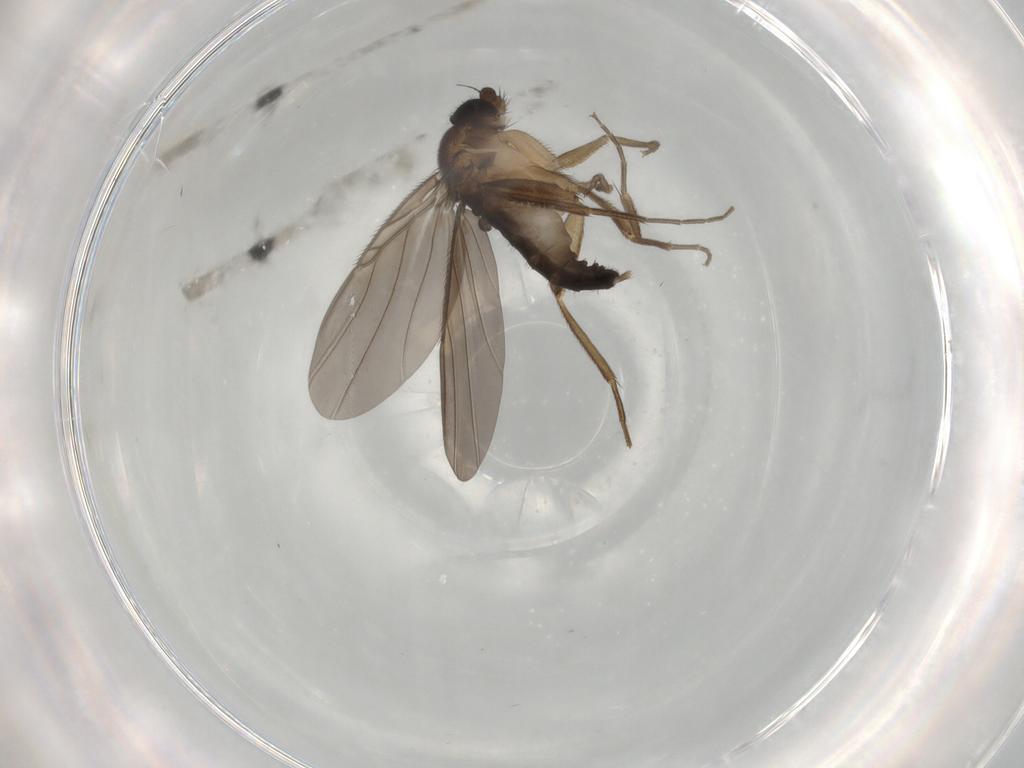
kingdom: Animalia
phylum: Arthropoda
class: Insecta
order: Diptera
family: Phoridae
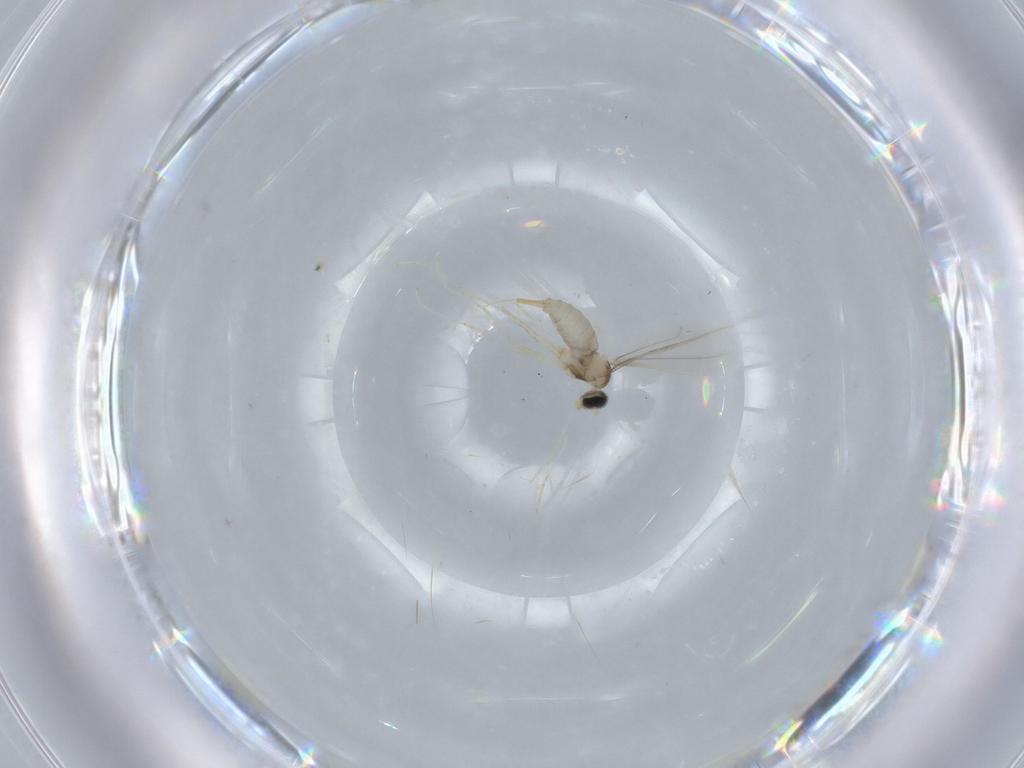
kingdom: Animalia
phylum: Arthropoda
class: Insecta
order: Diptera
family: Cecidomyiidae
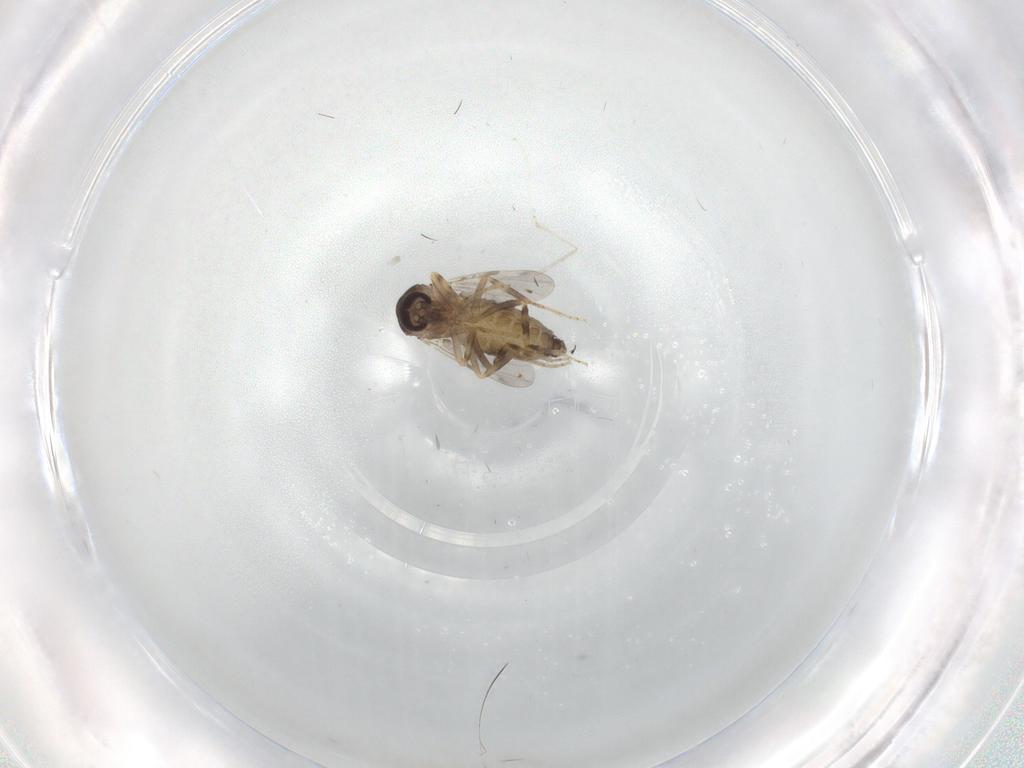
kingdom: Animalia
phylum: Arthropoda
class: Insecta
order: Diptera
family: Ceratopogonidae
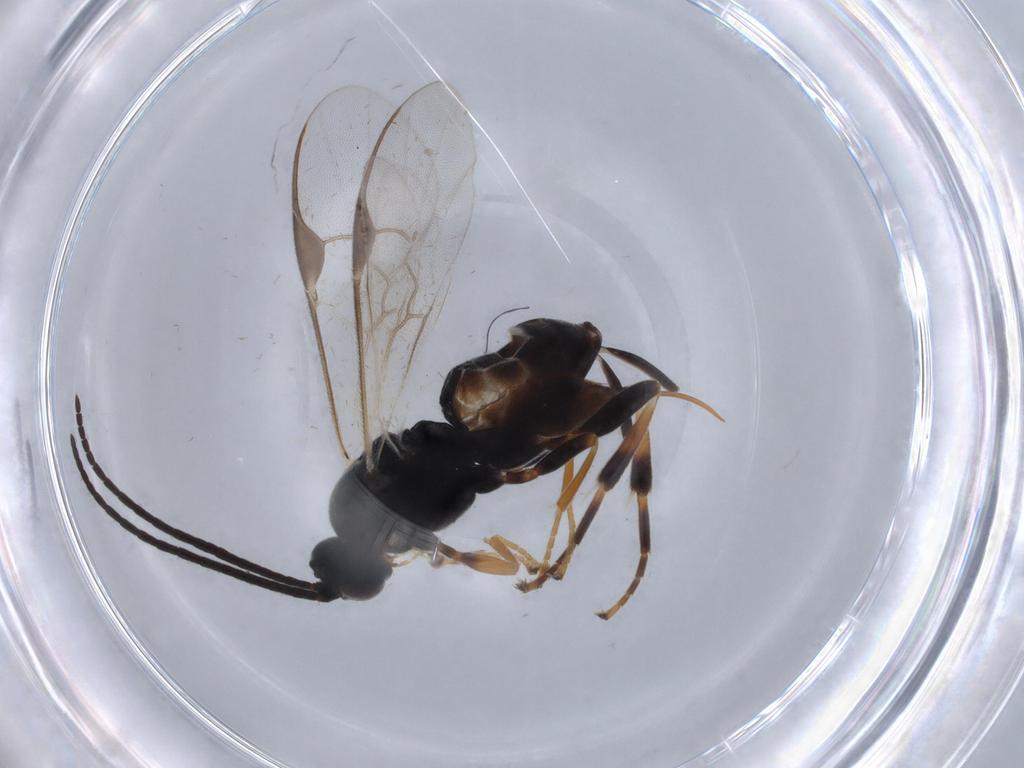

────

PROBLEM
Could you set down, word for word, every line of text that accompanies the records above, leaving the pictures out?

RESPONSE
kingdom: Animalia
phylum: Arthropoda
class: Insecta
order: Diptera
family: Phoridae
kingdom: Animalia
phylum: Arthropoda
class: Insecta
order: Diptera
family: Cecidomyiidae
kingdom: Animalia
phylum: Arthropoda
class: Insecta
order: Diptera
family: Ceratopogonidae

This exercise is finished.